→ **Problem details**
Wherever the word "nicht" occurs in the lines below, copy the whole line.

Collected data
□ □ □

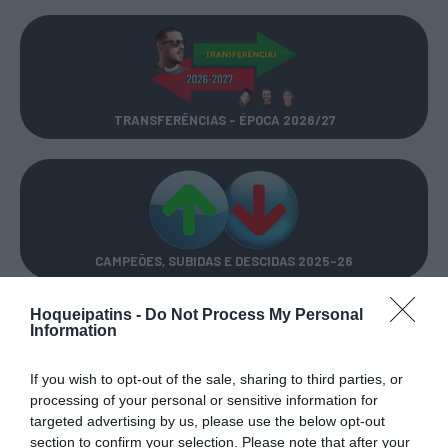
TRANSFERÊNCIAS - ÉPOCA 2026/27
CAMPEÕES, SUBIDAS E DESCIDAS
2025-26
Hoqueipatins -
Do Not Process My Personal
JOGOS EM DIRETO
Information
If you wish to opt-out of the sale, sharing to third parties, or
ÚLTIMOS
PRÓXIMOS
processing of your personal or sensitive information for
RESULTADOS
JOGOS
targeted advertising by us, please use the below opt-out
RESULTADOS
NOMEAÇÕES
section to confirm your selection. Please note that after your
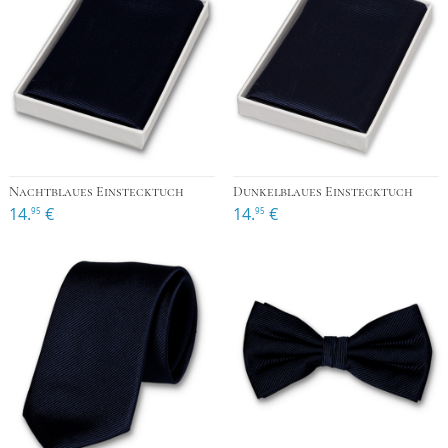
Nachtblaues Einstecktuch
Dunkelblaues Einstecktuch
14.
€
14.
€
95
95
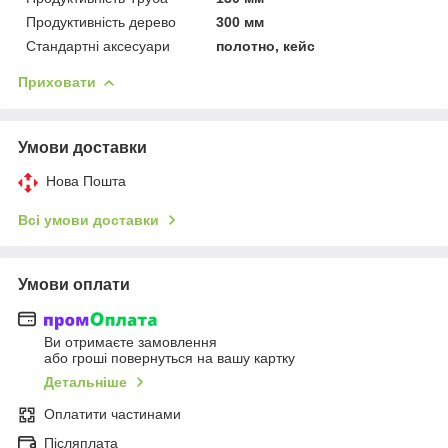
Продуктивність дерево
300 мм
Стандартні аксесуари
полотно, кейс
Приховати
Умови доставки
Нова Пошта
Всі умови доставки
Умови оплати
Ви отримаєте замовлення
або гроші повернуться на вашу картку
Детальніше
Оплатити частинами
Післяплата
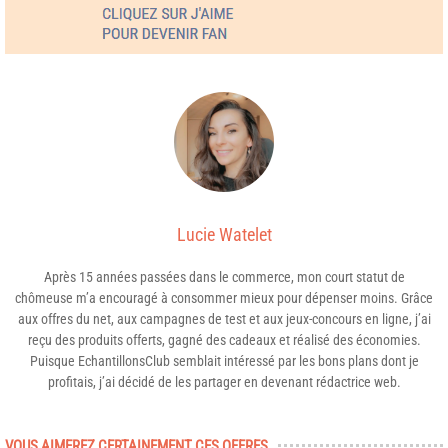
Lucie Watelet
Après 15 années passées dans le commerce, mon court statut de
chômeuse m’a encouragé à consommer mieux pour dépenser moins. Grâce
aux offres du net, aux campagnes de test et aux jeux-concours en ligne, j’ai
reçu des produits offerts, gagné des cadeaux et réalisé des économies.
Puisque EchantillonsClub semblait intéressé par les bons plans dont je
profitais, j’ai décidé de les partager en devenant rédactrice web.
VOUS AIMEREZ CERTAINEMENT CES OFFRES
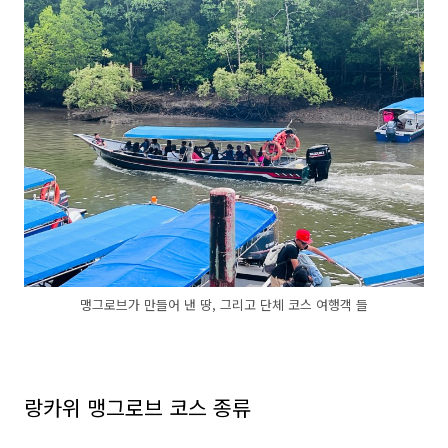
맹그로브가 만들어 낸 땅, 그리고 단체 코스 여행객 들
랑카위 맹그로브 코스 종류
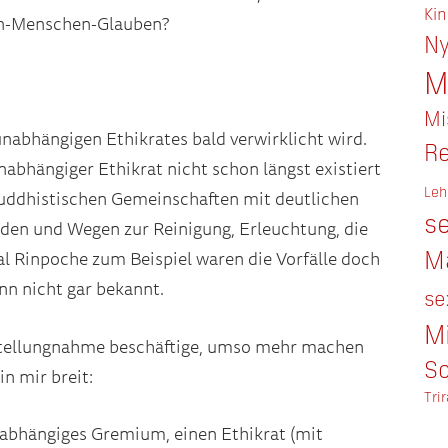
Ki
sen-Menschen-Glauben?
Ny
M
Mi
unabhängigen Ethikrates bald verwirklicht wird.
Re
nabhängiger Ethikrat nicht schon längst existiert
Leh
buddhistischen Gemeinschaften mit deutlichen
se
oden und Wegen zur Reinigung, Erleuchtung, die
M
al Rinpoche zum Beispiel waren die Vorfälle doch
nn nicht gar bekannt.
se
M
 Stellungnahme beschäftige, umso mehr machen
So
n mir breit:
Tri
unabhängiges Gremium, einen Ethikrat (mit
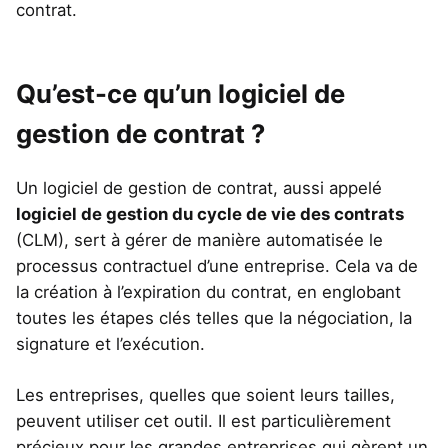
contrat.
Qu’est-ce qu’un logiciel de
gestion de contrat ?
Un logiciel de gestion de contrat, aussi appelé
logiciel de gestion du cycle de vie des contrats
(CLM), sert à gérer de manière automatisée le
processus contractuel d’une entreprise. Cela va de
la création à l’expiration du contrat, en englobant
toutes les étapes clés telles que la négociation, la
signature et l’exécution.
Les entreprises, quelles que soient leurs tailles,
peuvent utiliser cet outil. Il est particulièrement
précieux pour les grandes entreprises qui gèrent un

□ □ □

→ **Task output**
nabhängiger Ethikrat nicht schon längst existiert
nn nicht gar bekannt.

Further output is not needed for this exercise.